The other dinosaurs loved to roar with loud and frightful roars.  They would have roaring contests, in which they would take turns make as loud a roar as they could manage.  But when it came time for Cornelius to roar, all he could manage was a very small, quiet, squeaky “roar.”

The other dinosaurs laughed at Cornelius.  They thought it was funny that a dinosaur had such a small and quiet roar.  But Cornelius didn’t think it was funny.  It made him sad.  He wanted to roar like the other dinosaurs, but he didn’t know how.

One day Cornelius decided to go searching for his roar.  He wandered over the mountains, through the trees, across the rivers, around the lakes, through the canyons, up the cliffs, down the ravines, and into the forests.  But no matter how hard he searched, he couldn’t find his roar.

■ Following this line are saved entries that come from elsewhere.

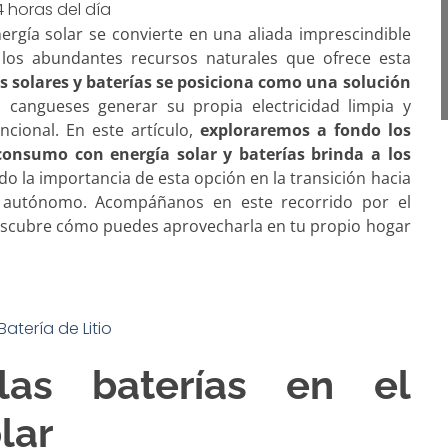
 horas del día
ergía solar se convierte en una aliada imprescindible
los abundantes recursos naturales que ofrece esta
 solares y baterías se posiciona como una solución
s cangueses generar su propia electricidad limpia y
cional. En este artículo,
exploraremos a fondo los
oconsumo con energía solar y baterías brinda a los
do la importancia de esta opción en la transición hacia
y autónomo. Acompáñanos en este recorrido por el
descubre cómo puedes aprovecharla en tu propio hogar
as baterías en el
lar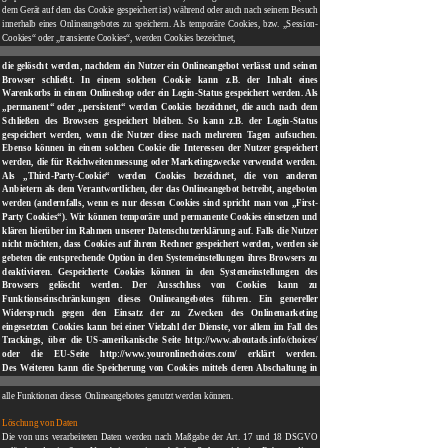
dem Gerät auf dem das Cookie gespeichert ist) während oder auch nach seinem Besuch
innerhalb eines Onlineangebotes zu speichern. Als temporäre Cookies, bzw. „Session-
Cookies“ oder „transiente Cookies“, werden Cookies bezeichnet,
die gelöscht werden, nachdem ein Nutzer ein Onlineangebot verlässt und seinen
Browser schließt. In einem solchen Cookie kann z.B. der Inhalt eines
Warenkorbs in einem Onlineshop oder ein Login-Status gespeichert werden. Als
„permanent“ oder „persistent“ werden Cookies bezeichnet, die auch nach dem
Schließen des Browsers gespeichert bleiben. So kann z.B. der Login-Status
gespeichert werden, wenn die Nutzer diese nach mehreren Tagen aufsuchen.
Ebenso können in einem solchen Cookie die Interessen der Nutzer gespeichert
werden, die für Reichweitenmessung oder Marketingzwecke verwendet werden.
Als „Third-Party-Cookie“ werden Cookies bezeichnet, die von anderen
Anbietern als dem Verantwortlichen, der das Onlineangebot betreibt, angeboten
werden (andernfalls, wenn es nur dessen Cookies sind spricht man von „First-
Party Cookies“). Wir können temporäre und permanente Cookies einsetzen und
klären hierüber im Rahmen unserer Datenschutzerklärung auf. Falls die Nutzer
nicht möchten, dass Cookies auf ihrem Rechner gespeichert werden, werden sie
gebeten die entsprechende Option in den Systemeinstellungen ihres Browsers zu
deaktivieren. Gespeicherte Cookies können in den Systemeinstellungen des
Browsers gelöscht werden. Der Ausschluss von Cookies kann zu
Funktionseinschränkungen dieses Onlineangebotes führen. Ein genereller
Widerspruch gegen den Einsatz der zu Zwecken des Onlinemarketing
eingesetzten Cookies kann bei einer Vielzahl der Dienste, vor allem im Fall des
Trackings, über die US-amerikanische Seite http://www.aboutads.info/choices/
oder die EU-Seite http://www.youronlinechoices.com/ erklärt werden.
Des Weiteren kann die Speicherung von Cookies mittels deren Abschaltung in
den Einstellungen des Browsers erreicht werden. Bitte beachten Sie, dass dann
gegebenenfalls nicht
alle Funktionen dieses Onlineangebotes genutzt werden können.
Löschung von Daten
Die von uns verarbeiteten Daten werden nach Maßgabe der Art. 17 und 18 DSGVO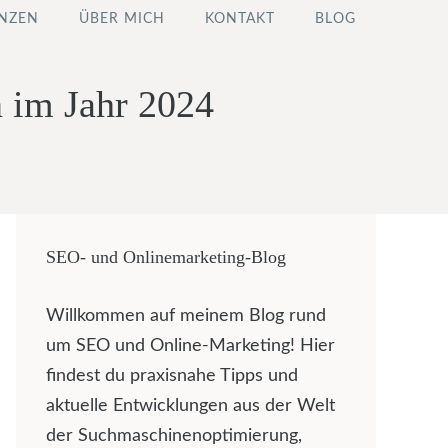
NZEN
ÜBER MICH
KONTAKT
BLOG
n im Jahr 2024
SEO- und Onlinemarketing-Blog
Willkommen auf meinem Blog rund
um SEO und Online-Marketing! Hier
findest du praxisnahe Tipps und
aktuelle Entwicklungen aus der Welt
der Suchmaschinenoptimierung,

Disheartened, Cornelius decided to give up and go home.  He turned around and walked out of the forests, up the ravines, down the cliffs, through the canyons, around the lakes, across the rivers, through the trees, and over the mountains.

Just as Cornelius rounded the last bend on his way home, he tripped over a log on the ground.  He hadn’t seen the log, and he fell a long way toward the ground.  As he fell, he yelled “WHHHOOOOOAAAAAA” at the top of his lungs, afraid he would hurt his nose when he hit the ground.  Just before he hit the ground, though, he caught himself with his little dinosaur arms.  He was unhurt.

“Whew,” Cornelius sighed.  “That was a close call.”

Baby trex begging hg wht

When he got up and looked around, he saw that his dinosaur friends were standing in a circle around him.  His yell was so loud and frightful that all the other dinosaurs for miles around came to see what could make such a tremendous noise.  When the other dinosaurs saw that Cornelius had learned to roar, they cheered and congratulated him, every dinosaur making sure to shake his hand.

Cornelius was a dinosaur in a land far, far away.  He loved to dance in the rain and sing dinosaur songs.  And, Cornelius could roar a very loud and frightful dinosaur roar.